Both Papa Pea and I LOVE Brussels sprouts. I've tried growing them without much success a couple of times previously. This past gardening season, I gave them another try.
I have trouble (that's an understatement) with worms (shudder!) in my brassica.
So this year I followed the advice of the Agribon Queen, Sue over at Sue's Garden Journal, and planted my Brussels sprouts under a tent of Agribon.
I also planted my broccoli under an Agribon cover and had wonderful success. (It's good stuff!)
These days we're frequently enjoying fresh frozen Brussels sprouts as a nutritious, delicious green veggie with our meals. But my harvest wasn't nearly enough to carry us over the winter months.

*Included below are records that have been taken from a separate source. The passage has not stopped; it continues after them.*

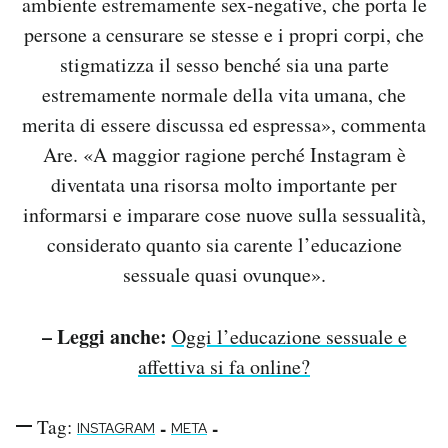
ambiente estremamente sex-negative, che porta le
persone a censurare se stesse e i propri corpi, che
stigmatizza il sesso benché sia una parte
estremamente normale della vita umana, che
merita di essere discussa ed espressa», commenta
Are. «A maggior ragione perché Instagram è
diventata una risorsa molto importante per
informarsi e imparare cose nuove sulla sessualità,
considerato quanto sia carente l’educazione
sessuale quasi ovunque».
– Leggi anche:
Oggi l’educazione sessuale e
affettiva si fa online?
Tag:
-
-
INSTAGRAM
META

Matter of fact, even though I was able to grow them without any worm infestation (for the first time ever), I don't know if I will grow them again.
Why? If the harvest from the seven plants I grew this year was indicative of the harvest I could expect to get per plant each year, I would have to devote a larger (much larger) part of the garden to Brussels sprouts. The plants grew a good three feet tall and might have produced more heavily if I had given them a little more breathing room by spacing them out a little more.
When harvest time came, each little sprout had to be cut off the hefty stem with a sharp knife. No quick task as the little buggers were stuck like glue and didn't relinquish their hold easily. This proved to be a time consuming task for me.
Then (wormaphobe that I am) I soaked the whole harvest for a couple of hours in warm, salt water. (Nary a worm to be found. Phew, that was REALLY good news!)
Next I individually cleaned each one of the little miniature "cabbages." Another stage in the process that took a long time. Then I blanched them and packed them for the freezer.
I suppose when you get right down to it, it's a personal thing as far as the time, space and effort each of us is willing to give to a specific vegetable grown in our gardens. For instance, I give a lot of garden space to rows of pea trellises on which to grow my shelling peas. The picking of the mature pea pods goes rather quickly but sitting (for hours) and shelling the peas is an onerous task for some people. But to get our winter's supply of fresh frozen peas, it's a task I don't mind.
Well. I guess I'll be thinking over my little Brussels sprouts dilemma (to grow or not to grow, that is the question) this winter. What do you think? Will I grow them again next year?